FROM THE CONTRIBUTING EDITOR
I don’t want to give up. I told my sons this on a hiking trail called Honeymoon Falls at Pine Mountain State Resort Park this summer.
Parker was 9, James Tucker was 2, and they were dying to get in the pool. It was closed for chemical testing our first day. On day two, the pool was open, but it was raining. After hiking from our cabin , I decided to keep going, past the pool and lodge with its video games, to the hiking trails beyond. I imagined the dense cover of Appalachian flora would act as a giant umbrella. Honeymoon Falls didn’t sound unfriendly to toddler shoes, and hope returned to my boys’ sullen faces.
Never mind that I had never completed a hiking trail. I’d tried, but every horror movie I’d seen, every Animals Gone Wild show I’d watched, every idea that I couldn’t survive my own simple existence took hold 50 yards down the trail, so I would cower to park benches and playgrounds. I took my sons into my own drama about overcoming fears up a mountain trail called Honeymoon Falls.
The wide trail ran next to a creek, with solid wood bridges and plucked back laurel. God, that mountain cast a spell on us. So thick and wet and yet not a drop of rain falling on our shoulders. Parker was our sherpa, holding a stick, pointing out what he called “humongous fungus,” bright red toad stools fit for a fairy queen. He’d stop and caution about a slippery rock or a root that ran across the trail so his little brother wouldn’t fall. James Tucker was sure footed. “I need to watch out, right?” he’d say over and over, and take his brother’s hand. He found a bright orange salamander.
“It’s reminding us to be adaptable,” I pointed out to my children, explaining how it thrives day and night, in water and on land, yet it was so fierce in color that I also understood why our ancestors thought salamanders were birthed in the campfires they scurried from.
We came to the first waterfall, 12 feet high, pouring out over a cove. We stood in the cove a while, letting large beads of water break on our hands. But around a bend, the mountain revealed itself in full glory. Huge millennia-old rock covered in moss pointed to the sky. Thick laurel carpeted the valley below. I could hear Parker gasp when he saw it. The waterfall. A big one.
Then it started to pour.
My sherpa suggested we retrace our steps. I said we had to be closer to the end than the beginning. We rounded another corner and the trail narrowed to less than a foot wide and began a 75 degree incline. I picked up James Tucker. Soon both my children were crying. My legs burned. I put my son down.
“We’re just going to stay here until you all stop crying. I don’t want to give up.” I told them we were building character and would have a great, heroic story to tell, assuring them it would be funny tomorrow. I was already laughing a bit at the idea of a woman who decided to take her toddler on one of the oldest hiking trails in Kentucky alone, in the rain.
Parker spotted an emergency route to the road–civilization–and we really got wet then. We were so soaked, it didn’t seem we’d ever be dry again. The children cried the whole way back to the cabin. My parents were shocked at the sight of us. The boys told them everything. The next morning, my mother offered to take them to the trail that ran by the railroad tracks. Even James Tucker gave an emphatic “No,” shaking his curly little blonde head like a dog climbing out of a lake. We went swimming and played in the arcade.
We’ve all been hiking again since then, empowered by the idea that nothing could be worse. They love Pine Mountain, and we plan to return this fall. Parker wants to hike the trails to see the change in the leaves.

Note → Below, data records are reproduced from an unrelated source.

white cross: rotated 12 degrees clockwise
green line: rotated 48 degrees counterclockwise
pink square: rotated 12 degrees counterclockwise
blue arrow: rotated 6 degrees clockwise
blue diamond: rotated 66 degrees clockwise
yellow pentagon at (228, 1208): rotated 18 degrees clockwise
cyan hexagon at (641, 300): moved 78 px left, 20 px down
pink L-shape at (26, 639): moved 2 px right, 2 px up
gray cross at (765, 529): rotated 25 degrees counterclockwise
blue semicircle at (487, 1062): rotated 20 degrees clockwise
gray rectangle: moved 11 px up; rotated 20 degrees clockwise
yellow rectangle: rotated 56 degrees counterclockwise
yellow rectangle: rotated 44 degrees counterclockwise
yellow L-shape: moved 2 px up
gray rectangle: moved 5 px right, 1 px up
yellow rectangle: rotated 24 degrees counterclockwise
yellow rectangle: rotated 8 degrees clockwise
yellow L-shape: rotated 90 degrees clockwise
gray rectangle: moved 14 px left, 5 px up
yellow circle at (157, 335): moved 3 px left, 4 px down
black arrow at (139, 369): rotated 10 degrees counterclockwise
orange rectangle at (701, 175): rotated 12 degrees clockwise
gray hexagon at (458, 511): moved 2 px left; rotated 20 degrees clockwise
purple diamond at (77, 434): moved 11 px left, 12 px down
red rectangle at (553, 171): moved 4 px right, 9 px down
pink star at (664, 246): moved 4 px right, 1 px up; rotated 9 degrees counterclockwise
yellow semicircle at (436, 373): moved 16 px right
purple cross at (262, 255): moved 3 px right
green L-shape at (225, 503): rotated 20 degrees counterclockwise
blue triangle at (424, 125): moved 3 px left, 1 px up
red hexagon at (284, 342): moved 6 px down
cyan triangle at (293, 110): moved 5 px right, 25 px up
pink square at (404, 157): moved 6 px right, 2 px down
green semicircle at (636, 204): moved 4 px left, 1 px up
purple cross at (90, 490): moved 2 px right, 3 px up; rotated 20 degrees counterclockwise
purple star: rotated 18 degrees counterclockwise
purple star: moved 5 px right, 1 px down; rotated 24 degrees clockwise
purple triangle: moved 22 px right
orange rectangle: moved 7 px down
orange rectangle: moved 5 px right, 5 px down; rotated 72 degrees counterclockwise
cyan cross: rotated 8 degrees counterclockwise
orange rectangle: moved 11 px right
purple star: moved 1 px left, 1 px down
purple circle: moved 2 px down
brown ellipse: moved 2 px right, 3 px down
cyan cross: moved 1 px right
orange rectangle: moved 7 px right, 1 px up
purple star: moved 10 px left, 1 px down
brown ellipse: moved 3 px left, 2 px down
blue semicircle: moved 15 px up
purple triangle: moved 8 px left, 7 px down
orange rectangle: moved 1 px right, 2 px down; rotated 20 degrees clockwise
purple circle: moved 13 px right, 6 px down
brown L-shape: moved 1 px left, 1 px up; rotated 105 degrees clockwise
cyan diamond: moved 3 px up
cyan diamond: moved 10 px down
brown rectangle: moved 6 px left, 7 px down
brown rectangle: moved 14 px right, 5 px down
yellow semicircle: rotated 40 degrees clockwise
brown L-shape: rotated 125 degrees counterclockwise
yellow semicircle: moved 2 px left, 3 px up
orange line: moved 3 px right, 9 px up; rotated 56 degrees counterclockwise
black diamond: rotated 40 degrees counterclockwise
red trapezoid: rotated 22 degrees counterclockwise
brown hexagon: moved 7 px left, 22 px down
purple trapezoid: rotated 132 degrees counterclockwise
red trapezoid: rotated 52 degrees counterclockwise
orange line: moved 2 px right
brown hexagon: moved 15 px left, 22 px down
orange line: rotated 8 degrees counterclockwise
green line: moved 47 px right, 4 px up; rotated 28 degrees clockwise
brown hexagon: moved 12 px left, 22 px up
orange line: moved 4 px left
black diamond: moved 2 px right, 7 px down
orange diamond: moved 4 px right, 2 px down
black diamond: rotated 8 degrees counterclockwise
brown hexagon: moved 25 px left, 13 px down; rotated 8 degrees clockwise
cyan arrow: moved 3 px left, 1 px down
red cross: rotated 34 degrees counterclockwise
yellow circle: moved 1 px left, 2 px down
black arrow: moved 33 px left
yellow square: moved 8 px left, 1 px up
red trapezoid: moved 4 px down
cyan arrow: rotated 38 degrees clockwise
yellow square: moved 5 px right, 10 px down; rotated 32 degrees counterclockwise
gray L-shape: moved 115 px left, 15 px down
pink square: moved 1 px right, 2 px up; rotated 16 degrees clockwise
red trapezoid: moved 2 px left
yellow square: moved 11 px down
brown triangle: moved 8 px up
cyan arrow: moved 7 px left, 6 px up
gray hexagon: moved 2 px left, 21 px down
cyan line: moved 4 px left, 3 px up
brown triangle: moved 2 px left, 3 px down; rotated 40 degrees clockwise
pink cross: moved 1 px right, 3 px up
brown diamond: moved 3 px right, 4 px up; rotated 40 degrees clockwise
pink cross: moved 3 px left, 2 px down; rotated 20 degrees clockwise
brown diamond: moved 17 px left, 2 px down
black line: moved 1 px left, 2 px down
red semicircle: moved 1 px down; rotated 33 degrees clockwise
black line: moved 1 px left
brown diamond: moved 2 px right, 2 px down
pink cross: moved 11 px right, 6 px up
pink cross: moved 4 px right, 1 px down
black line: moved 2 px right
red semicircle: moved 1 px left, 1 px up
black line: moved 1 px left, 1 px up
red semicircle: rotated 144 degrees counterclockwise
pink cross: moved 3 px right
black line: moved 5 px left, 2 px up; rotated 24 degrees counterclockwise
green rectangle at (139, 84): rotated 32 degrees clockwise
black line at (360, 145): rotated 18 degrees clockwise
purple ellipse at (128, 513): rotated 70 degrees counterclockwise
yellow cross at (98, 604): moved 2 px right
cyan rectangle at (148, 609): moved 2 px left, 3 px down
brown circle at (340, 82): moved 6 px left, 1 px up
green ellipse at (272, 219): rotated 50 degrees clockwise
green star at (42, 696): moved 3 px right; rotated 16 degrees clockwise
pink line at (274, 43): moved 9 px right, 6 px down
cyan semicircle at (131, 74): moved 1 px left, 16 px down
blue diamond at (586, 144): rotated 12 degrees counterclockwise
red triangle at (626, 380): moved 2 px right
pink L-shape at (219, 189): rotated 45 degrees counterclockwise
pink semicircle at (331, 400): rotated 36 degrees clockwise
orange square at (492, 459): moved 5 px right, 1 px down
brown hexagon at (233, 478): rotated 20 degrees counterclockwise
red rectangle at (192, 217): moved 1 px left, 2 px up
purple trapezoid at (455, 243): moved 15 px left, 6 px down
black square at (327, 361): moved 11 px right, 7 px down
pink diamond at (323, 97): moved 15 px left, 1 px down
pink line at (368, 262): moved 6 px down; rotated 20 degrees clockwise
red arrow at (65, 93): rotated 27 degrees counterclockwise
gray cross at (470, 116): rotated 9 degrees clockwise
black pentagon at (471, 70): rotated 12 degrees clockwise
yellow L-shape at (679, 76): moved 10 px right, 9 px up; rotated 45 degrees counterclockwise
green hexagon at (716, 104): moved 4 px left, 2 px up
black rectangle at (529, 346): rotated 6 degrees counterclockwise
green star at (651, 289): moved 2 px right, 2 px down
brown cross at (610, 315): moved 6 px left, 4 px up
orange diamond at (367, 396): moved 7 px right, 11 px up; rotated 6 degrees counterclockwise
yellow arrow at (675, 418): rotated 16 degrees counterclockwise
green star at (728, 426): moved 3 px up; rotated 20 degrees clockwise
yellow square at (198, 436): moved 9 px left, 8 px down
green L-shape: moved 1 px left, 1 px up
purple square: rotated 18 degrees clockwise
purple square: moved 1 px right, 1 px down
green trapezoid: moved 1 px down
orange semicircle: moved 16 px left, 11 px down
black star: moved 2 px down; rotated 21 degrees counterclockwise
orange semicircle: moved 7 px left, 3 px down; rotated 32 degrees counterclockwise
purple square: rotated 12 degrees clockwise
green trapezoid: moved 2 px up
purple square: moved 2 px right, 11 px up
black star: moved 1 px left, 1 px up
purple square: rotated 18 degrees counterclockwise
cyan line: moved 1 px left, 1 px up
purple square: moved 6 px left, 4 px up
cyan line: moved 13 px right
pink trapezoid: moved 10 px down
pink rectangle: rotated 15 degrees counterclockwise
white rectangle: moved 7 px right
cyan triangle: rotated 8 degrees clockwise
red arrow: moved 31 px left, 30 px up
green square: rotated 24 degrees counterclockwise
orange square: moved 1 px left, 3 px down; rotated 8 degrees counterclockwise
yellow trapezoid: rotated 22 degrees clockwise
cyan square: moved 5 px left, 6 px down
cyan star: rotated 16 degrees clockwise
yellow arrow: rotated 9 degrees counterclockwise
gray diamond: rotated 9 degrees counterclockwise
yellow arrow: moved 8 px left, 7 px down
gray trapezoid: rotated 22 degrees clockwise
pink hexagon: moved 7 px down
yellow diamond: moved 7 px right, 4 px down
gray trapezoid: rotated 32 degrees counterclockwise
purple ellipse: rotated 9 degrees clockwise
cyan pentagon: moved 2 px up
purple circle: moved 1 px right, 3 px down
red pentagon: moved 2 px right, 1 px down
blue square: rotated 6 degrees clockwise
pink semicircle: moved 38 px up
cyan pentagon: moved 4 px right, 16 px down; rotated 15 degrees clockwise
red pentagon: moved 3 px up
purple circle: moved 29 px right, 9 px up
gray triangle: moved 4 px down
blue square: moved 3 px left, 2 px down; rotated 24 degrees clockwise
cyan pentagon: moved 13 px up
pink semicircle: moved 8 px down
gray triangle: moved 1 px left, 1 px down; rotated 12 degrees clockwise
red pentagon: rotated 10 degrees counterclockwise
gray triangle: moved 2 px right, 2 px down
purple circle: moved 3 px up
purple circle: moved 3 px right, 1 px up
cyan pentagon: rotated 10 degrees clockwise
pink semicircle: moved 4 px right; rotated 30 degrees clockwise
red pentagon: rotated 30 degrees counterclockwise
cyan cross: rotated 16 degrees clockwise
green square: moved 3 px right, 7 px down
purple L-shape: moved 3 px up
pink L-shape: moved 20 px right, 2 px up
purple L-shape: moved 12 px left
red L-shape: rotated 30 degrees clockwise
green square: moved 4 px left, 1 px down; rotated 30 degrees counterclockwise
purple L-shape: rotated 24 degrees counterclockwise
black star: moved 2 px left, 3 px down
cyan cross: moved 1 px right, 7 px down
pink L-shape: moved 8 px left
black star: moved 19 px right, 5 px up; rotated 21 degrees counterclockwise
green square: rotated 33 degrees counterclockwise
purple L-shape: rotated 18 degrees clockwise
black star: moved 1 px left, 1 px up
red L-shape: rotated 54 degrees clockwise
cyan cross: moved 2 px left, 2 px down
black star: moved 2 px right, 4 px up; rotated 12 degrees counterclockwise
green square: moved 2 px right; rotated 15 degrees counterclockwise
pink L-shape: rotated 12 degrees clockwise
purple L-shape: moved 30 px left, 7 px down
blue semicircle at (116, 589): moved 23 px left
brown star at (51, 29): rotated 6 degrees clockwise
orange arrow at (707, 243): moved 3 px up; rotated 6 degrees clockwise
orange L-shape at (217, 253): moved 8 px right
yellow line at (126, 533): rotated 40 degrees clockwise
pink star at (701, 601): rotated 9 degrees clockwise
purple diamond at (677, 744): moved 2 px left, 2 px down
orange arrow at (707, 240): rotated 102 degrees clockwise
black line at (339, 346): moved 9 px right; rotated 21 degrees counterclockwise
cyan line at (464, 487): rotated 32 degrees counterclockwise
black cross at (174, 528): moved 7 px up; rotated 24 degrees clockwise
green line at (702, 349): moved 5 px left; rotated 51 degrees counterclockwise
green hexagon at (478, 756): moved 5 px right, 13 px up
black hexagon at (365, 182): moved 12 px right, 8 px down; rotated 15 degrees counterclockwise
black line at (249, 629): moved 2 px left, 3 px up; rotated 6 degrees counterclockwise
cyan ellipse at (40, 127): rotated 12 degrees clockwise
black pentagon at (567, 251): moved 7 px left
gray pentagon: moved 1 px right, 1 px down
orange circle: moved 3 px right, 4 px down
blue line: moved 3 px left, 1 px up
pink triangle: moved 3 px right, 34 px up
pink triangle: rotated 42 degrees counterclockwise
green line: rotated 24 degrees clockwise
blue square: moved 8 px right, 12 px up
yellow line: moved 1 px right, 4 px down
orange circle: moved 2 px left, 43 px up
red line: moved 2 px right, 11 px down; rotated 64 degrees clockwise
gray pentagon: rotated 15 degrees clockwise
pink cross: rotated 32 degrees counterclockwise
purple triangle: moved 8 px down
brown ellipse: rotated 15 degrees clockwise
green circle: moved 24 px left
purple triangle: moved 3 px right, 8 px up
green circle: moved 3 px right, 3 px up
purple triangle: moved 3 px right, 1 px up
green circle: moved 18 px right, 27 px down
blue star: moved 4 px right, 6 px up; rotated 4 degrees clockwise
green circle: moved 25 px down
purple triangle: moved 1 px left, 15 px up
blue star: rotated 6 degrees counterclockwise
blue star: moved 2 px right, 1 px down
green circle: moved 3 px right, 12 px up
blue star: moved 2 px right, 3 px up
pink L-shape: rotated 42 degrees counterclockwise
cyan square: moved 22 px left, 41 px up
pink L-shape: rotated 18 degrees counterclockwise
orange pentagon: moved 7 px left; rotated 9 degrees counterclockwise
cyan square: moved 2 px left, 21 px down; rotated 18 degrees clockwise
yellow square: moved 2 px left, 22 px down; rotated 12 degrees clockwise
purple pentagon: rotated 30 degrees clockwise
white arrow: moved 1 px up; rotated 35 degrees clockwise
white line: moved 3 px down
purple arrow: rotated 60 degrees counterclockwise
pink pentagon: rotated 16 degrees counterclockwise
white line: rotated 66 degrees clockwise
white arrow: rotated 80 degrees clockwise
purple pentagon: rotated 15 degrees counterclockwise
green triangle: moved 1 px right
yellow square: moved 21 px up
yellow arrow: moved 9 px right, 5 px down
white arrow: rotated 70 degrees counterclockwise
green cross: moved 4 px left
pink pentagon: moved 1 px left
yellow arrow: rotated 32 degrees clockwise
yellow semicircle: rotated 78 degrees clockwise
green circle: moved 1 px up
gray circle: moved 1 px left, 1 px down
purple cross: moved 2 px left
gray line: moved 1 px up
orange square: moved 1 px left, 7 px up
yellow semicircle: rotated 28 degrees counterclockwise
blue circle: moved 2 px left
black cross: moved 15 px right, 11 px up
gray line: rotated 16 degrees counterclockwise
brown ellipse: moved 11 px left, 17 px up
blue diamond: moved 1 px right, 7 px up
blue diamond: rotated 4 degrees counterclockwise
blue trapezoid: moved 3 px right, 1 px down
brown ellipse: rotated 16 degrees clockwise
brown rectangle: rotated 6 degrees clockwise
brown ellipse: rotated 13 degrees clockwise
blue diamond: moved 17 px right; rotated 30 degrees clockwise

What are irreparably damaged, though, are hundreds of mountains like Pine Mountain by a process called mountaintop removal. Parker and I cry every time we think about someone burying a bomb in the neck of a mountain, with waterfalls and salamanders and humungous fungus, and blowing off its very head. Even the flatlands and wetlands of Western Kentucky suffer intense destruction for their seams of coal. Why does this happen? How many people die and fight and cry for how long and for what? So I can flip a switch and let there be light? Salamanders and streams aren’t the only victims. What about the coal fly ash slurry that erupted in Roane County, Tennessee, a mess bigger than the Exxon Valdez spill? We didn’t see enough of 5.4 million cubic yards buried in toxic waste like we did of ducks in oil in 1989. Are we getting too used to it? Will we remember Roane on the one year anniversary, Dec. 22, 2009? Not so we can give up, just so we don’t forget.
I know people are sick of hearing us cry out for the mountains. Hell, we are probably sick of hearing ourselves. Let’s take a hike, fearlessly uphill. But let’s stop to look at the hemlock and ash and pine that remain. Let’s smile that there’s still some ancient community left in our mountains, and let’s hold onto the hope that, one day, we‘ll have a great story to tell.